» 任务说明:
把数独题解中从“for k in range(9): # 候选数中删掉该行的数”到“temp.append(k)”之间的文字一字不改地抄下来，首尾两处都要包括在内。

» 待读文本:
++++

题解 | #Sudoku#

from collections import defaultdict
import copy


grid = []
for _ in range(9):
    grid.append([int(i) for i in input().split()])


def solve_sudo(grid):
	# 查找待填位置
    zeros = []
    for i in range(9):
        for j in range(9):
            if grid[i][j]==0:
                zeros.append((i,j))
	# 每个待填位置查找候选数字
    waits = dict()
    for i,j in zeros:
		# 初始化候选数字为都可选，然后删掉不可选的
        wait = [1]*10
        temp = []
		# 在第几个3*3小方块
        iloc,jloc = i//3,j//3
		# 同小方块存在的数
        s_grid = []
        for row in range(iloc*3,iloc*3+3):
            s_grid.extend(grid[row][jloc*3:jloc*3+3])
        for k in range(9): # 候选数中删掉该行的数
            wait[grid[i][k]] = 0
        for k in range(9): # 候选数中删掉该列的数
            wait[grid[k][j]] = 0
        for k in s_grid: # 候选数中删掉该小方块的数
            wait[k] = 0
        for k in range(1,10):
            if wait[k]:
                temp.append(k)
        waits[(i,j)] = temp
	# 待填空的数之间哪些数相关
    connects = defaultdict(list)
    le = len(zeros)

++++

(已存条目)

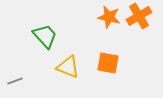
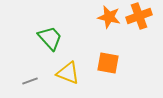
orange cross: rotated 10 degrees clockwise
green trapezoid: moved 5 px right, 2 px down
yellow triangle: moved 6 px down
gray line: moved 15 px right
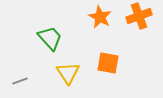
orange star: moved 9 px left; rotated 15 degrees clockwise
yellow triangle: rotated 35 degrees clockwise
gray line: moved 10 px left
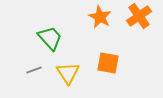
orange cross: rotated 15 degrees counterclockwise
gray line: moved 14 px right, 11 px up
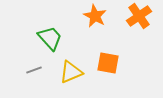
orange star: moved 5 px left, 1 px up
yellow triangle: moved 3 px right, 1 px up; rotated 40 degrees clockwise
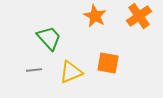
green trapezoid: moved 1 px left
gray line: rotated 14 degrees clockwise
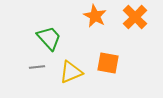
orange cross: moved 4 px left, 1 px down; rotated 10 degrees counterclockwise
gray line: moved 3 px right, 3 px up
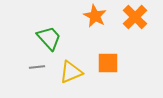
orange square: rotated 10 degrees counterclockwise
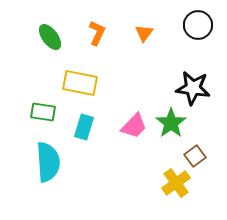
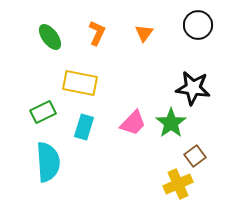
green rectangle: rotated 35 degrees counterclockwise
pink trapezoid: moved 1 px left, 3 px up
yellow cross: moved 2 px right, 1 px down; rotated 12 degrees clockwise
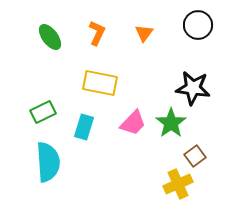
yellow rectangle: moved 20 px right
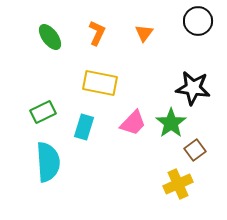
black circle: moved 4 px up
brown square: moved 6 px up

++++

» 结果:
for k in range(9): # 候选数中删掉该行的数
            wait[grid[i][k]] = 0
        for k in range(9): # 候选数中删掉该列的数
            wait[grid[k][j]] = 0
        for k in s_grid: # 候选数中删掉该小方块的数
            wait[k] = 0
        for k in range(1,10):
            if wait[k]:
                temp.append(k)